Thomas Kailath
Award Name : Padma Bhushan
Year of Award : 2009
Award for : Science and Engineering
Location : Pune, Maharashtra, India
Thomas Kailath is an electrical engineer, information theorist, control engineer, entrepreneur and the Hitachi America Professor of Engineering, Emeritus, at Stanford University. Thomas Kailath was born in Pune, India, in 1935. He received the BE degree in telecommunications engineering from the University of Poona in 1956 and an MS and Sc.D. degrees in EE from MIT in 1959 and 1961, respectively. He claims to be the first student from India to receive a doctorate in EE from MIT. His master's thesis explored "Sampling Models for Time-Variant Filters," and his doctoral dissertation "Communication via Randomly Varying Channels." From 1961 to 1962 he worked at JPL in Pasadena, California, and concurrently taught part-time at California Institute of Technology.

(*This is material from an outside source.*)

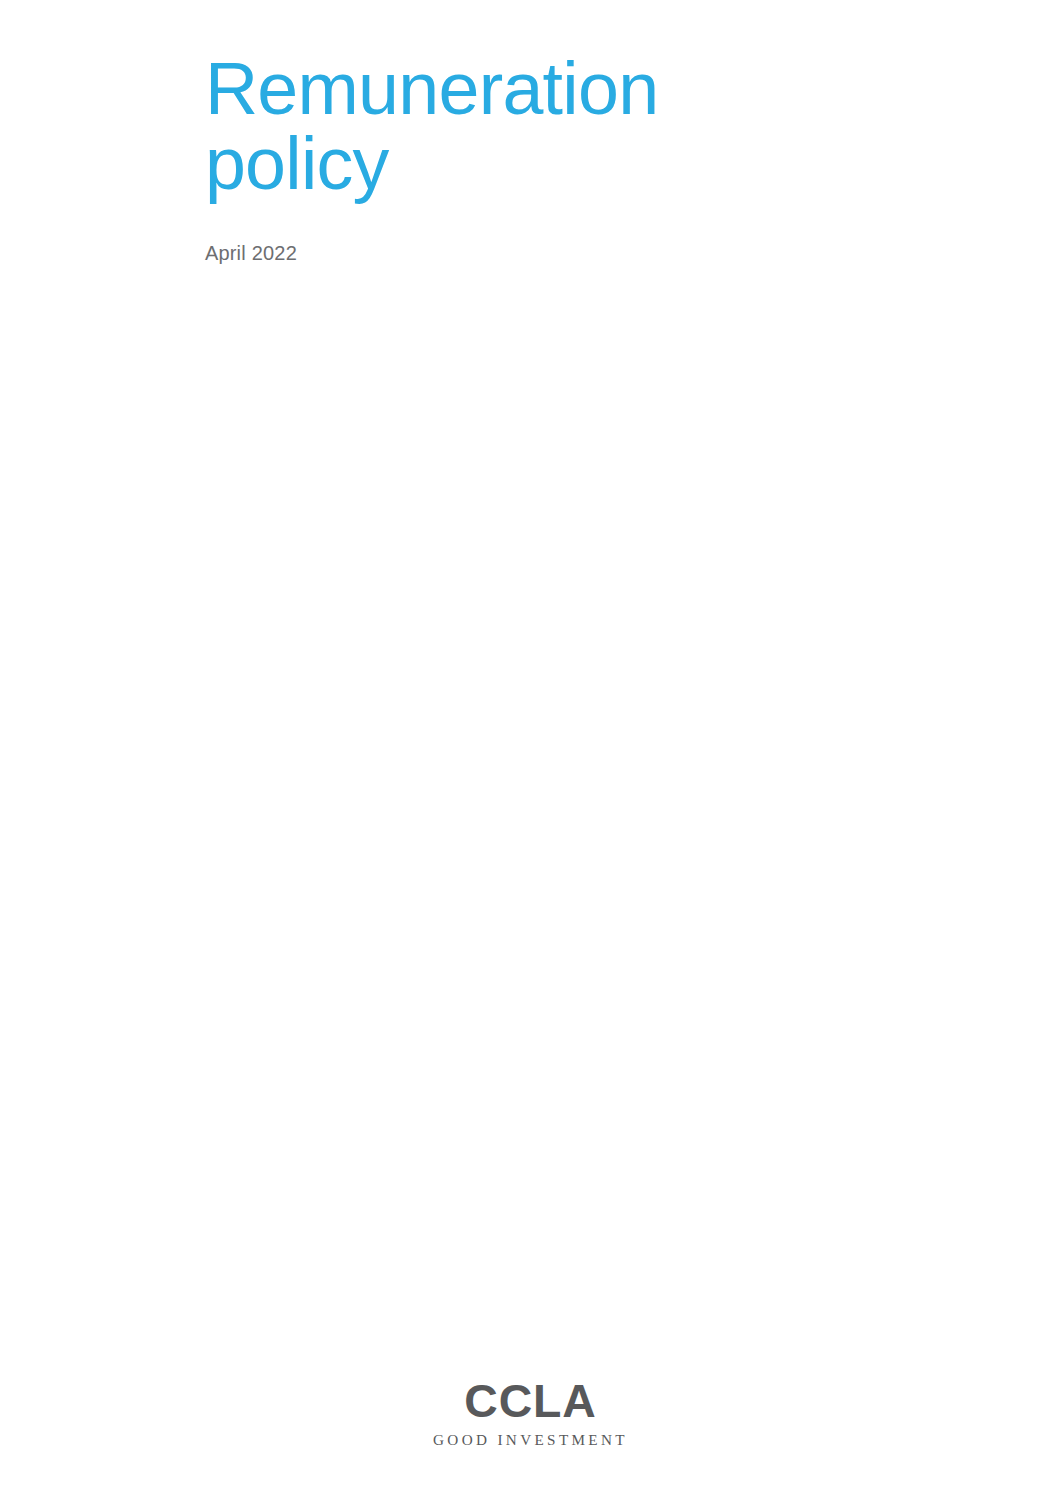Remuneration policy
April 2022
CCLA
Good Investment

From 1963 to the present he has been a professor in the EE department at Stanford University. He was involved in the development of Stanford's Information Systems Laboratory from 1971 to 1981. In 1981, Kailath became a co-founder of Integrated Systems, Inc., a small company specializing in the development and licensing of high-level CAE (Computer-Aided Engineering) software and hardware products for the analysis, design and implementation of control systems in a variety of applications.
He has written several books, authored or co-authored over 300 journal articles and papers, and shared in the development of 13 patents. Specific contributions by him and his over ninety Ph.D. students and postdoctoral scholars include algorithms for feedback communications, universal estimator-correlator detector structures for random signals in noise and the concept of displacement structure leading to fast algorithms in many fields, such as estimation, control, direction of arrival estimation, adaptive filtering, channel identification and equalization, VLSI systems for signal processing, matrix theory and linear algebra. Much of his early work outpaced what could be implemented at the time. As technology advanced, Dr. Kailath and his students were able to successfully address industrial issues in areas such as optical lithography and multiple antenna wireless communications. He was awarded the Padma Bhushan award in 2009 by the Government of India for his contribution to Science and Engineering. He was selected by President Barack Obama for the National Medal of Science in 2014 along with other prominent scientists for "invaluable contributions to their fields and helping improve countless lives."